Ikomio is a formulation of pentoxifylline, a drug used to treat certain cardiovascular conditions, and events since the beginning of 2004 seemed to validate ExonHit's decision to develop it for ALS. In January, the independent Data Safety Monitoring Board recommended that ExonHit continue its development of the product, having concluded that there were no safety concerns. Then, in June, ExonHit announced that it had developed an improved formulation of Ikomio based on microgranules that would ensure a more controlled release of the active ingredient and make the drug easier to swallow.

That is the formulation that ExonHit intended to commercialize, and the company produced an initial batch of 200 kilos for carrying out a bioequivalence study to compare it with the non-microgranule formulation used in the Phase III trial. That study will not be carried out now, and Tocqué said Ikomio would be abandoned since it had no other potential applications. ExonHit had talked of filing the drug for regulatory approval in Europe as early as the first half of 2005.

ExonHit is engaged in the development of both therapeutics and diagnostics using its qualitative gene-profiling technology, DATAS (Differential Analysis of Transcripts with Alternative Splicing). That technology detects relevant changes in mRNA sequences resulting from alternative RNA splicing without high-throughput sequencing, and ExonHit derives value from it by making it available to third parties.

Its therapeutics programs are designed to generate validated "ready-for-development compounds" (RDCs) for licensing out to third parties.
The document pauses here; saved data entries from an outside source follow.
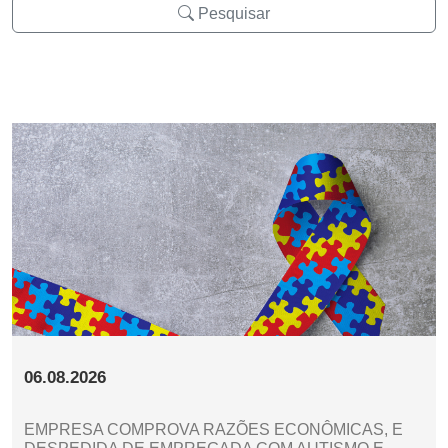
Pesquisar
06.08.2026
EMPRESA COMPROVA RAZÕES ECONÔMICAS, E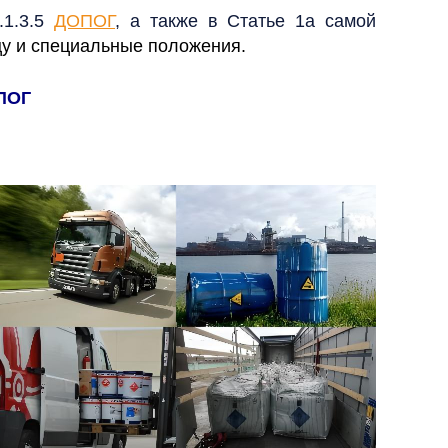
.1.3.5
ДОПОГ
, а также в Статье 1а самой
цу и специальные положения.
ПОГ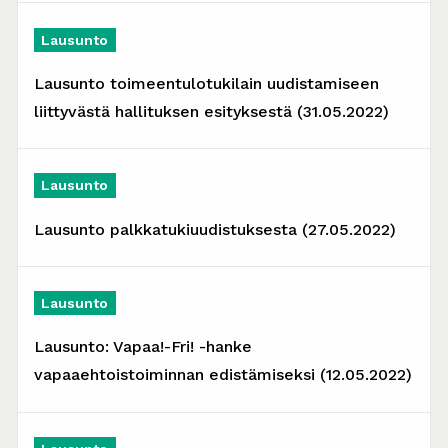
Lausunto
Lausunto toimeentulotukilain uudistamiseen
liittyvästä hallituksen esityksestä (31.05.2022)
Lausunto
Lausunto palkkatukiuudistuksesta (27.05.2022)
Lausunto
Lausunto: Vapaa!-Fri! -hanke
vapaaehtoistoiminnan edistämiseksi (12.05.2022)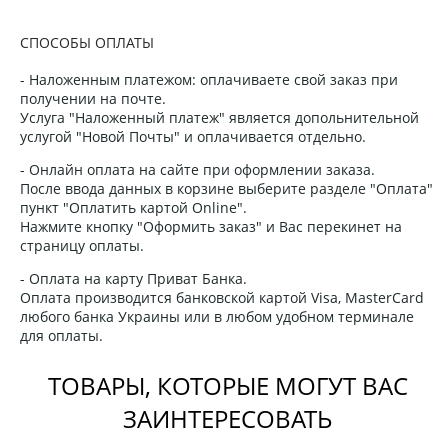
СПОСОБЫ ОПЛАТЫ
- Наложенным платежом: оплачиваете свой заказ при
получении на почте.
Услуга "Наложенный платеж" является допольнительной
услугой "Новой Почты" и оплачивается отдельно.
- Онлайн оплата на сайте при оформлении заказа.
После ввода данных в корзине выберите разделе "Оплата"
пункт "Оплатить картой Online".
Нажмите кнопку "Оформить заказ" и Вас перекинет на
страницу оплаты.
- Оплата на карту Приват Банка.
Оплата производится банковской картой Visa, MasterCard
любого банка Украины или в любом удобном терминале
для оплаты.
ТОВАРЫ, КОТОРЫЕ МОГУТ ВАС
ЗАИНТЕРЕСОВАТЬ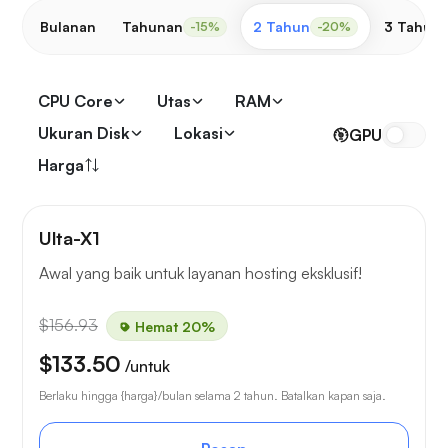
Bulanan
Tahunan
2 Tahun
3 Tahun
-15%
-20%
CPU Core
Utas
RAM
Ukuran Disk
Lokasi
GPU
Harga
Ulta-X1
Awal yang baik untuk layanan hosting eksklusif!
$156.93
Hemat 20%
$133.50
/untuk
Berlaku hingga {harga}/bulan selama 2 tahun. Batalkan kapan saja.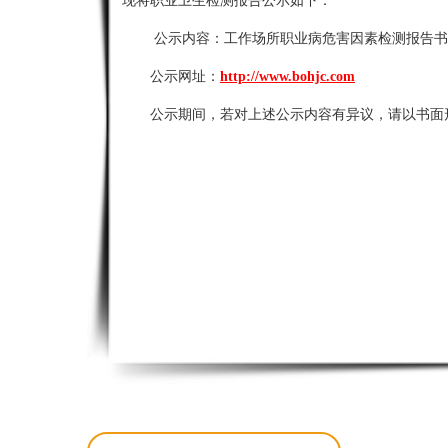
现将职业卫生检测报告公示如下：
公示内容：
工作场所职业病危害因素检测报告书
公示网址：
http://www.bohjc.com
公示期间，若对上述公示内容有异议，请以书面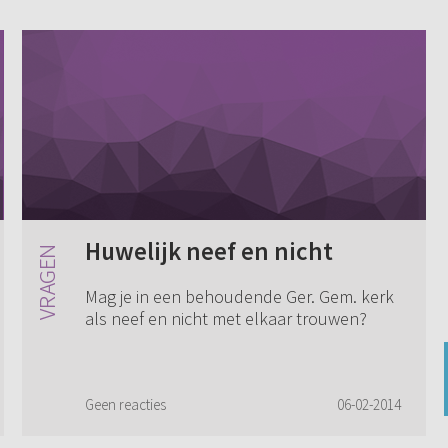
Huwelijk neef en nicht
Mag je in een behoudende Ger. Gem. kerk
als neef en nicht met elkaar trouwen?
Geen reacties
06-02-2014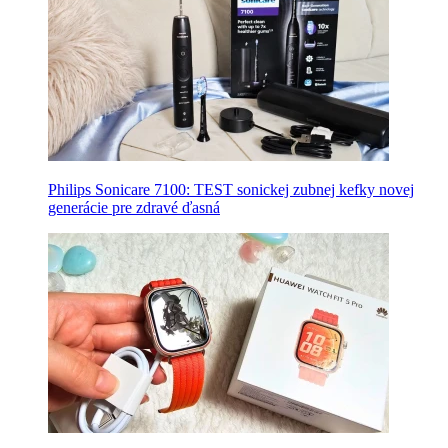
Philips Sonicare 7100: TEST sonickej zubnej kefky novej
generácie pre zdravé ďasná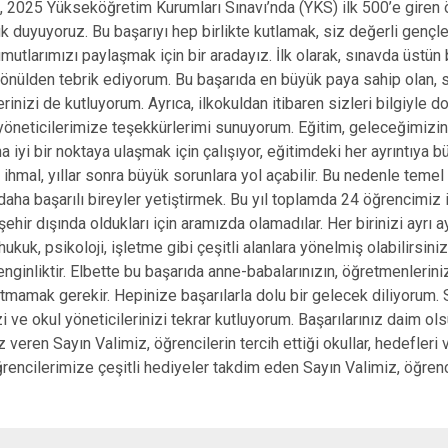
, 2025 Yükseköğretim Kurumları Sınavı’nda (YKS) ilk 500’e giren 
k duyuyoruz. Bu başarıyı hep birlikte kutlamak, siz değerli gençl
utlarımızı paylaşmak için bir aradayız. İlk olarak, sınavda üstün 
gönülden tebrik ediyorum. Bu başarıda en büyük paya sahip olan, 
rinizi de kutluyorum. Ayrıca, ilkokuldan itibaren sizleri bilgiyle d
neticilerimize teşekkürlerimi sunuyorum. Eğitim, geleceğimizin te
ha iyi bir noktaya ulaşmak için çalışıyor, eğitimdeki her ayrıntıya
ihmal, yıllar sonra büyük sorunlara yol açabilir. Bu nedenle teme
ıl daha başarılı bireyler yetiştirmek. Bu yıl toplamda 24 öğrencimiz
hir dışında oldukları için aramızda olamadılar. Her birinizi ayrı a
 hukuk, psikoloji, işletme gibi çeşitli alanlara yönelmiş olabilirsiniz
nginliktir. Elbette bu başarıda anne-babalarınızın, öğretmenlerini
mamak gerekir. Hepinize başarılarla dolu bir gelecek diliyorum. Si
zi ve okul yöneticilerinizi tekrar kutluyorum. Başarılarınız daim ol
veren Sayın Valimiz, öğrencilerin tercih ettiği okullar, hedefleri ve
encilerimize çeşitli hediyeler takdim eden Sayın Valimiz, öğrenci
The company focuses on two types of pathology - neurodegenerative diseases and cancer. It has two additional products in preclinical development: EHT 0101, its leading cancer drug, and EHT 0204, another product emanating from its neurodegenerative program.

ExonHit plans to initiate a Phase I trial of one in 2005, since, as Tocqué said, the company does not have the resources to start clinical development of both right away. He added that the company had four other new chemical entities in preclinical development.

In toxicology, ExonHit's flagship product is Safe-Hit, a microarray-based system for evaluating and ranking compounds for toxicity. Only last week it signed a site-license agreement for Safe-Hit with Tokyo-based Mitsubishi Pharma Corp. In addition, ExonHit is developing a prostate cancer diagnostic test based on alternatively spliced isoforms, as well as a blood-based diagnostic test for colon cancer.

Tocqué confirmed that the company had funding to continue its activities for another two years, having raised €8.3 million (US$10.2 million) from existing shareholders and their affiliates in February through an issue of convertible bonds that can be exchanged for shares in mid-2006. Since it was founded in 1997, the company has raised a total of €55.3 million in three funding rounds.

Another funding round might be necessary in 2006, Tocqué said, depending on the revenues ExonHit is generating from research collaborations and license agreements. In 2003 its revenues amounted to €5.4 million, but Tocqué declined to speculate on whether the figure would be higher in 2004, saying it would be affected by exchange-rate movements. He also indicated that ExonHit's ambitions for launching an initial public offering would have to be put back two years as a result of the setback with Ikomio.